• Required action: In the records below, begin at the line that contains "und zwar dann, wenn" and stop after the line that contains "bekommt und face geliftet wird..". Format those lines as a Markdown table with the columns No. and Text, numbering each row and leaving out blank lines.
[Start of Attachment]
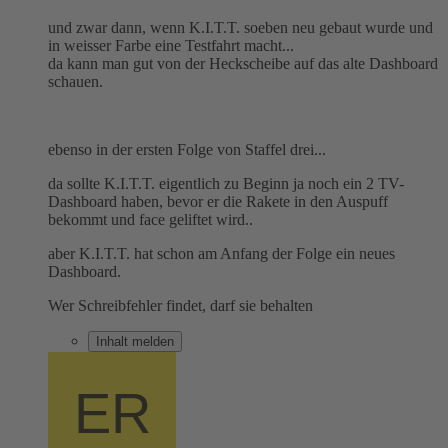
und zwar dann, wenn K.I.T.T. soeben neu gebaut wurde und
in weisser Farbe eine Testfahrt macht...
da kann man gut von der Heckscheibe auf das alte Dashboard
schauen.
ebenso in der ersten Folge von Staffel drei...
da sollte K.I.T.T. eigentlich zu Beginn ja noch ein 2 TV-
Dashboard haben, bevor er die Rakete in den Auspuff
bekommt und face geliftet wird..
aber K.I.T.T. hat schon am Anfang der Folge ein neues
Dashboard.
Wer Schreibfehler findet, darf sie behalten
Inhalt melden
[End of Attachment]
[Start of Attachment]
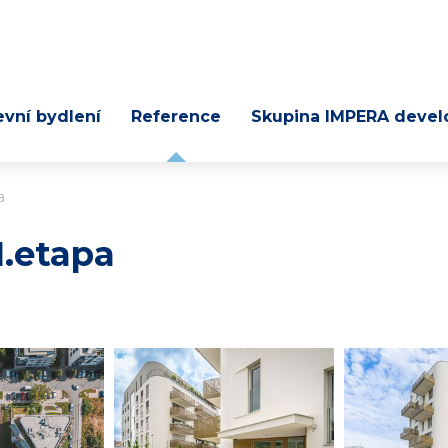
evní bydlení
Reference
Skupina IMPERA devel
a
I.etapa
[End of Attachment]
• Answer section:
| No. | Text |
|---|---|
| 1 | und zwar dann, wenn K.I.T.T. soeben neu gebaut wurde und |
| 2 | in weisser Farbe eine Testfahrt macht... |
| 3 | da kann man gut von der Heckscheibe auf das alte Dashboard |
| 4 | schauen. |
| 5 | ebenso in der ersten Folge von Staffel drei... |
| 6 | da sollte K.I.T.T. eigentlich zu Beginn ja noch ein 2 TV- |
| 7 | Dashboard haben, bevor er die Rakete in den Auspuff |
| 8 | bekommt und face geliftet wird.. |